Love, this is a dark world and I’ve lost focus / Please tell me you need me
It’s rare to find an album that seamlessly and perfectly fuses two ordinarily opposing aesthetics together, but on his 2010 debut album Cerulean, Baths (the electronic project of Will Wiesenfeld), does exactly that. Cerulean somehow manages to make glitchy, stuttering beats as soothing as a Brian Eno drone album.

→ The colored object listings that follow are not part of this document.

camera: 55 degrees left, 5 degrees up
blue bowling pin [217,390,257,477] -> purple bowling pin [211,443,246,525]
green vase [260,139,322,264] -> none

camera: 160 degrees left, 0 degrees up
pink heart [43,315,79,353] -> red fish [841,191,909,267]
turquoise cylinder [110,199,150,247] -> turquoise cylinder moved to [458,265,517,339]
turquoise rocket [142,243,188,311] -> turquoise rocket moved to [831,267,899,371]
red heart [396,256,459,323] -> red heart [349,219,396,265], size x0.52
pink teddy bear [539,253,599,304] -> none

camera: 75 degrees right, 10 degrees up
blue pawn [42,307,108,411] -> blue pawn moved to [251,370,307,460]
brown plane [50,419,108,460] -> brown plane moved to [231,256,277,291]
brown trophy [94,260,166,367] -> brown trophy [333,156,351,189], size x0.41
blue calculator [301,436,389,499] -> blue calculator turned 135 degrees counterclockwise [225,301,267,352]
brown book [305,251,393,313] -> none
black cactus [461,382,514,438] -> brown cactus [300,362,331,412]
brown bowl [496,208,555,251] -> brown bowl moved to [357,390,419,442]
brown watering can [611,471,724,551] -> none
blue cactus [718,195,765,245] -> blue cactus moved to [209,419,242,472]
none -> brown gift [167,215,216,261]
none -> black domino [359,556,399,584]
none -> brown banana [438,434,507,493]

You could describe Baths’s sound as somewhere between chillwave and glitch-dance, with a dash of Passion Pit thrown in, specifically the sound of Wiesenfeld’s weedy falsetto. But where Passion Pit frontman Michael Angelakos brashly screams his lyrics, putting off listeners with a low tolerance for singers of the grating persuasion, Wiesenfeld alternately buries his voice in the mix (♥), harmonizes with himself over several layers (Apologetic Shoulder Blades), and gives his voice a sexy R&B edge (Lovely Bloodflow).

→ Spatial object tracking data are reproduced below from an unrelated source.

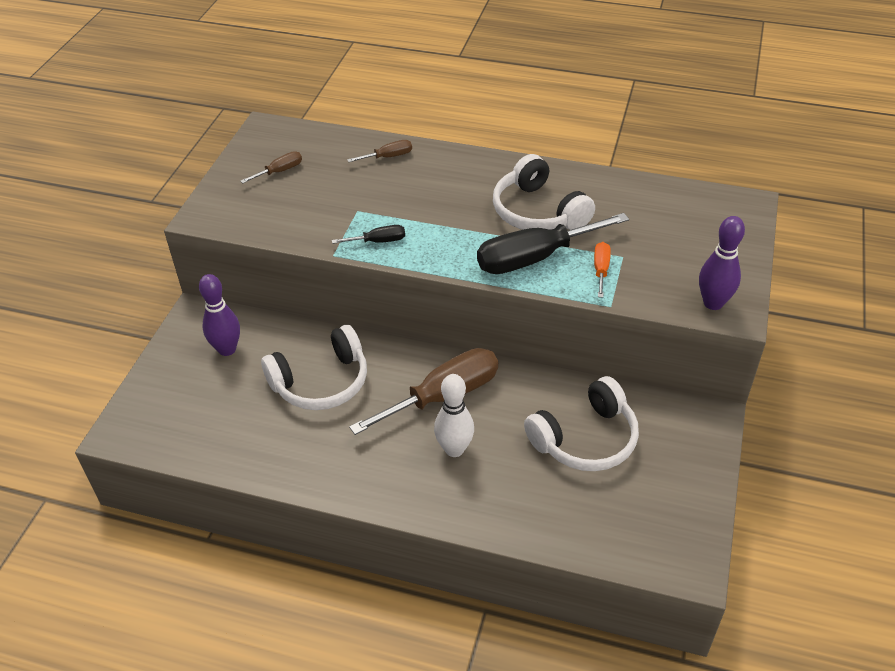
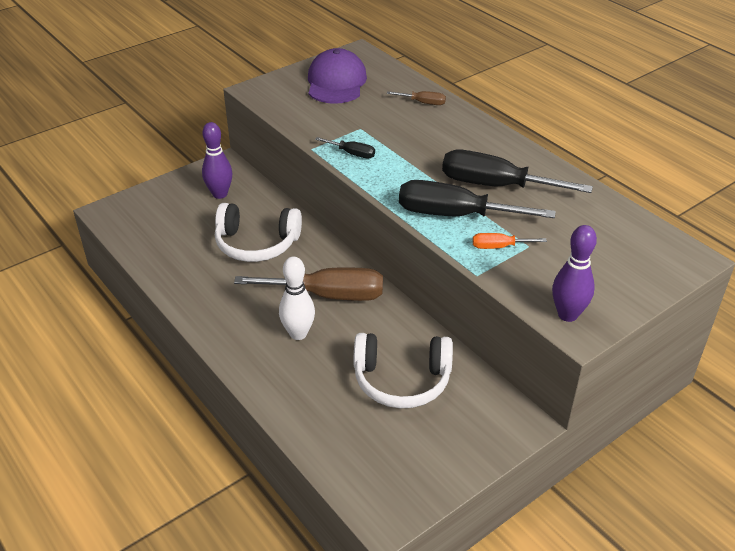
camera: 35 degrees right, 5 degrees down
brown screwdriver [241,151,302,183] -> purple cap [308,48,367,104]
white headphones [493,154,595,230] -> black screwdriver [442,150,593,193]
orange screwdriver [594,242,611,298] -> orange screwdriver turned 135 degrees counterclockwise [473,233,547,249]

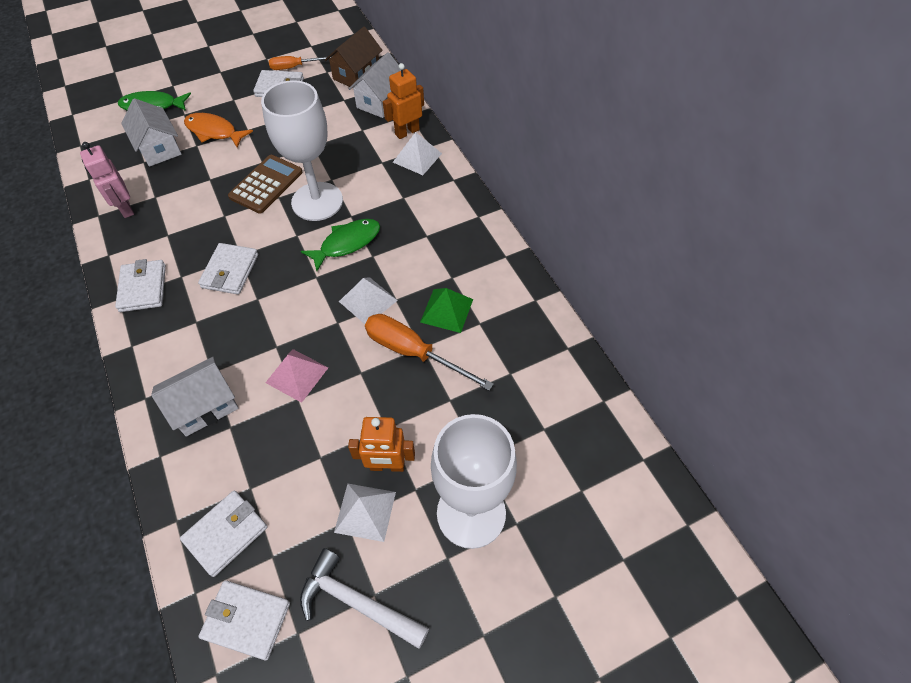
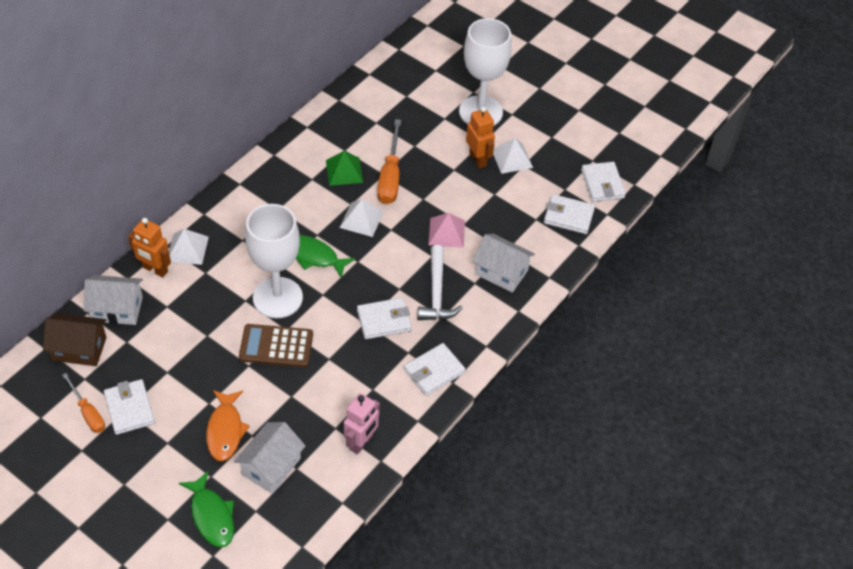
camera: 120 degrees left, 5 degrees down
white hammer [300,548,429,649] -> white hammer moved to [418,245,462,320]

How exactly Baths manages to take such off-kilter beats and hyperactive samples and make them almost lullaby-like is bewildering, but he undeniably pulls it off with flying colors (or with a flying color, his choice being cerulean). The album art’s washed out and overexposed whites and blues match perfectly the over-saturated yet lush samples and synths used throughout.

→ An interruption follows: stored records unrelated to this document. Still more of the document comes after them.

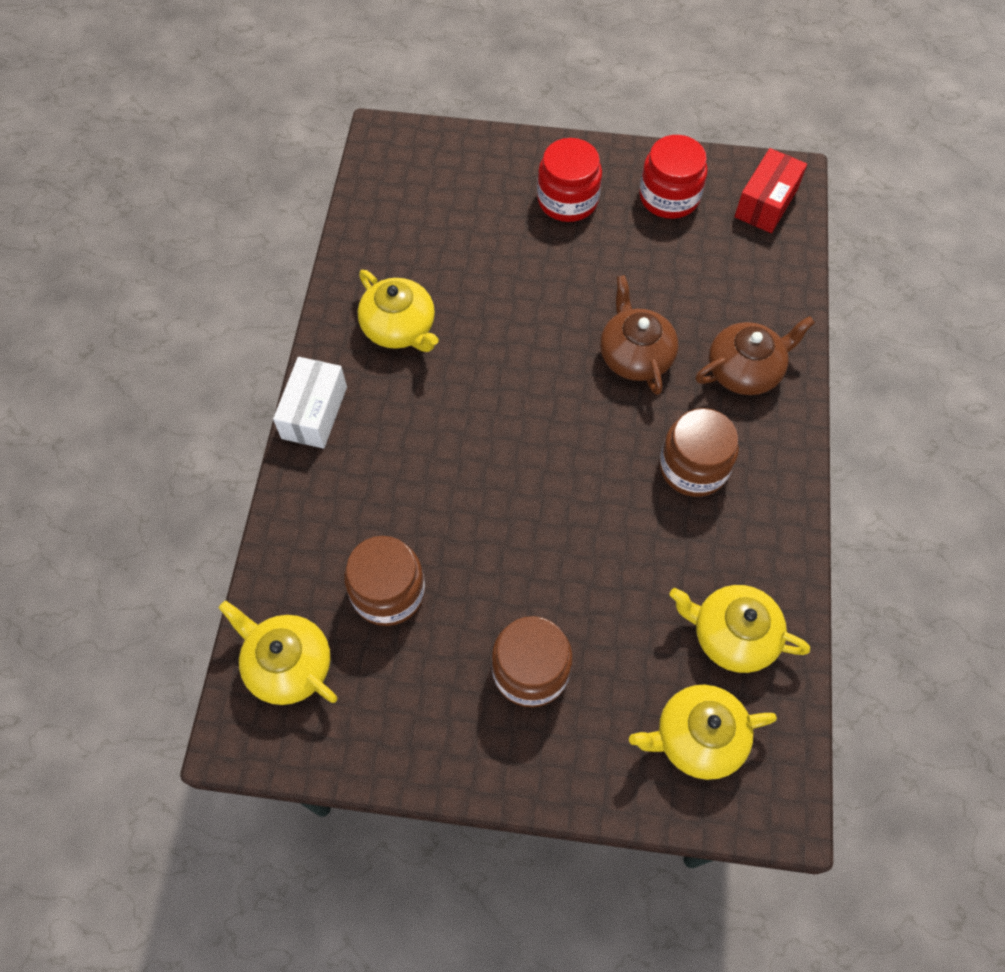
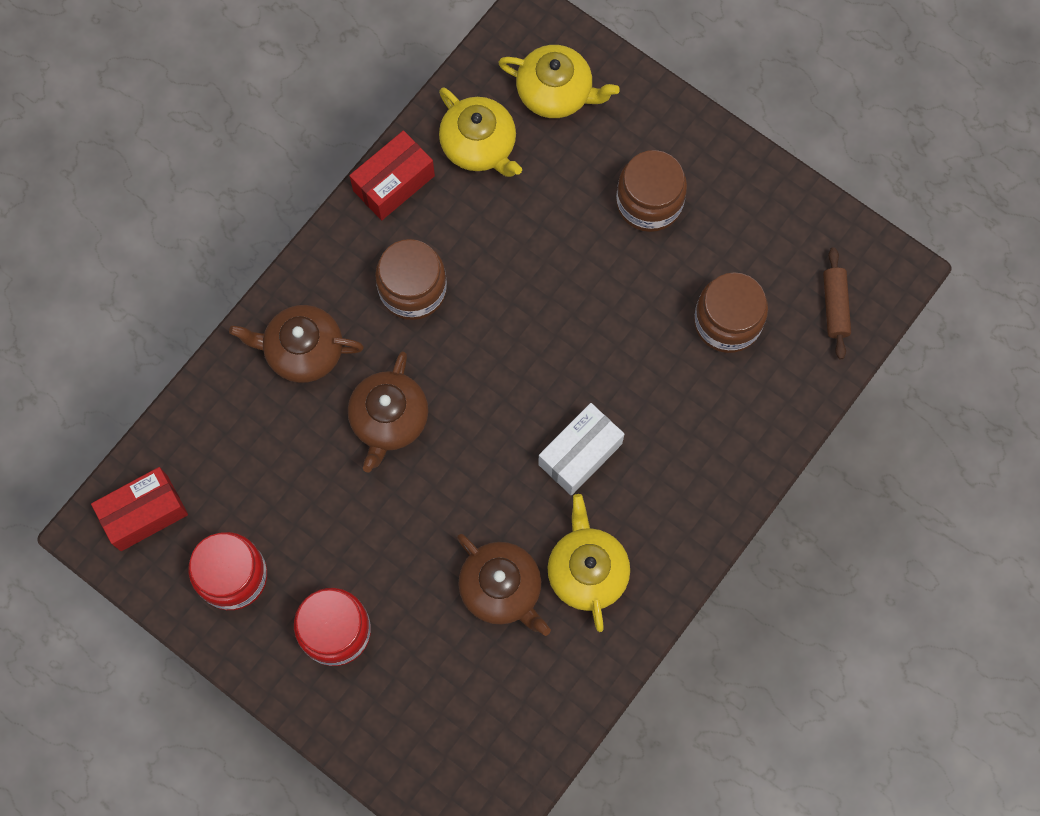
camera: 150 degrees left, 10 degrees up
yellow teapot [219,600,337,705] -> brown rolling pin [823,247,851,359]
white box [273,357,347,449] -> white box moved to [538,403,625,495]
none -> red box [349,130,435,220]
none -> brown teapot [457,534,551,636]

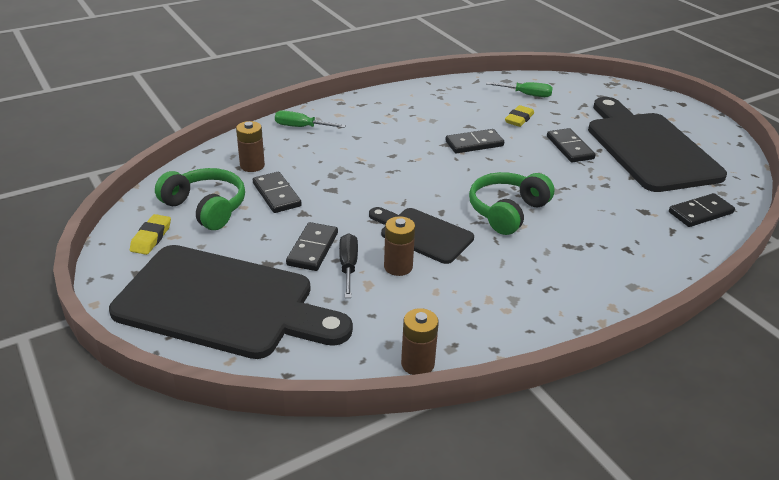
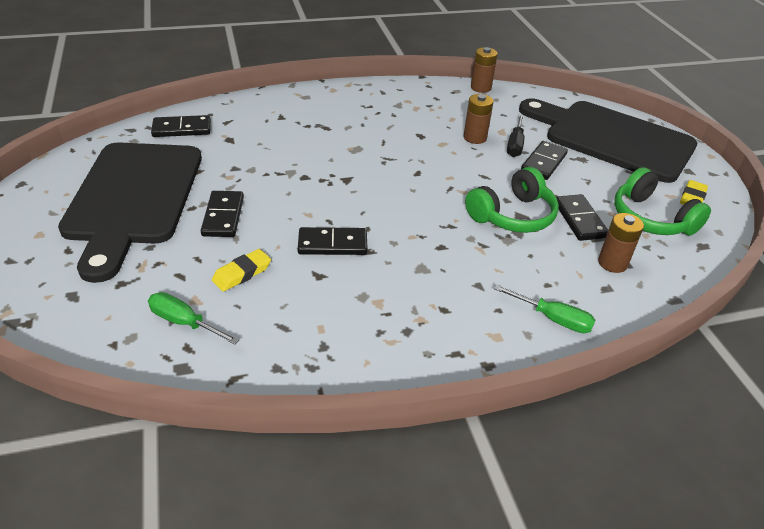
camera: 165 degrees left, 5 degrees up
black cutting board [369,207,474,264] -> none
green headphones [469,172,554,235] -> green headphones moved to [465,167,559,233]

Only a few less-than-memorable tracks in the middle of the album prevent it from being a perfect listen (you won’t remember Rafting Starlit Everglades even after hearing it a dozen times, though neither will you feel compelled to skip it). At just over 43 minutes, Cerulean is the perfect length from Apologetic Shoulder Blade’s heavenly a capella intro to Plea’s climactic… pleas. Ultimately, the record is relaxing and smooth enough for background music but engaging and beautiful enough to focus your entire attention on without fear of boredom, and that achievement does not cease to impress.